Hiring Cogburn is the first act Mattie takes that puts her on the edge of established law. Her decision to ride along instead of following her mother’s request to go home puts her decidedly over it, making her legally a runaway. But she’s chosen to follow the law laid down by her own moral code in seeing that her father is avenged. It’s a Law older than the Bible she quotes, older even than the Old Testament justice of “an eye for an eye, a tooth for a tooth.”

Perhaps it’s the same law that Cogburn follows, and his U.S. Marshall’s job is just a cover for his meting out what he perceives as justice. His character is certainly complex, and I may be unnecessarily biased by the visceral chill I get in hearing “Quantrill’s Raiders.” They were as sadistic a band as rode in the 19th century. I can’t help but contrast that with the discipline enforced on the Army of Northern Virginia, of which LaBoeuf is a veteran, and wonder if his respect for the law of the land was in part formed by it.

As the film unfolds, we see Cogburn and Mattie forming a bond. We see him use his skills to track Chaney, save Mattie’s and LaBoeuf’s lives, and his own. And yet . . . right after his famous charge against four armed assailants, he loses his beautiful and valuable horse. Losing a horse was a powerful blow both symbolically and literally in the Old West. A horse was transportation and a friend. It could be the difference between life and death—probably why the traditional frontier penalty for stealing someone’s horse was death.

As Cogburn lies pinned beneath his crippled mount, LaBoeuf takes a long and skillful shot that kills the last bandit and saves Cogburn. Within seconds of screen time, he’s knocked savagely on the head by Chaney, who threatens Mattie.

Mattie picks up LaBoeuf’s rifle and shoots Chaney dead. Cold triumph, bloody jubilation, burn cold in her eyes. And within a few seconds of screen time, she’s tumbled backwards into a pit. Before she can be rescued, she turns back into a frightened child and is bitten by a rattler.

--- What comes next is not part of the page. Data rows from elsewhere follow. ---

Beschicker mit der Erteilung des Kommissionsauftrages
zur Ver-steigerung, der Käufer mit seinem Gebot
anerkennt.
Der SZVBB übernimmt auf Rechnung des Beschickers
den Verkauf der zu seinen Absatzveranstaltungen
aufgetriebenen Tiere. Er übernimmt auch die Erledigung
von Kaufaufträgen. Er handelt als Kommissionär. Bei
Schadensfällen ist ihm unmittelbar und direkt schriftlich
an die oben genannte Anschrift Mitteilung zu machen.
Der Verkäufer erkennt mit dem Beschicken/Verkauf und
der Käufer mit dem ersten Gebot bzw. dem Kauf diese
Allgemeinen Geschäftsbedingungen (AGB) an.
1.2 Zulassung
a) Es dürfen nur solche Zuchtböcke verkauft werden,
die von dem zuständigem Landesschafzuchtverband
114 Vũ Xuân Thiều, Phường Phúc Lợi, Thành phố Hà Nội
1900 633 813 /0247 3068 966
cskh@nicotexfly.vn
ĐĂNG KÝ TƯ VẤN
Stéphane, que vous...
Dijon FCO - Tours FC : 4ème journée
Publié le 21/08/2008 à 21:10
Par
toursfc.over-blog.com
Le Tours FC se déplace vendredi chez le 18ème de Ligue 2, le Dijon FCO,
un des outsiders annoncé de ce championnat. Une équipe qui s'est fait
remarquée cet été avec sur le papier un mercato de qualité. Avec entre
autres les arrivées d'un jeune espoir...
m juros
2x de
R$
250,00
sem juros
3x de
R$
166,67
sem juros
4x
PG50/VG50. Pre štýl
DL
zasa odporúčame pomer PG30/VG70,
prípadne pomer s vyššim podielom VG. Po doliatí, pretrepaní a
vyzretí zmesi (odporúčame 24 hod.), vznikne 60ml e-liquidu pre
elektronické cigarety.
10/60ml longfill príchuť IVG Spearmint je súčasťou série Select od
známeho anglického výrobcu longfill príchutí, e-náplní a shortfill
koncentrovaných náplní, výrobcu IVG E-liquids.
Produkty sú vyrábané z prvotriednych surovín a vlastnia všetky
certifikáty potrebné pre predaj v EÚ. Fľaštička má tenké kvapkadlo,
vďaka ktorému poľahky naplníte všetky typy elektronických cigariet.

Cogburn races to a frontier doctor with her. He rides her little Mustang so ruthlessly it drops from exhaustion. He runs with Mattie in his arms until he is almost at that point himself.

We hear in the voice-over that ends the film that he stayed until she was out of danger, then vanished with LaBoeuf, presumably to collect the Texas reward on Chaney. She loses her arm to the effects of the snakebite.

With Newtonian precision, Mattie’s acts have rebounded. She loses her surrogate father, her arm, her horse, her innocence. And yet, if she’d stuck to her original intent to bring Chaney back for the courts to deal with, she might have been killed. Trying to parse the justice and injustice of that scene is difficult. But so is sticking to our principles.

LaBoeuf did the best job of that—and lost the least. Was that fair? Maybe so, maybe not. I suppose it depends on how we define “fair.” Justice holds scales in one hand, a sword in the other. Both have their uses. The best we can do is weigh our actions carefully and try to stay within the Law.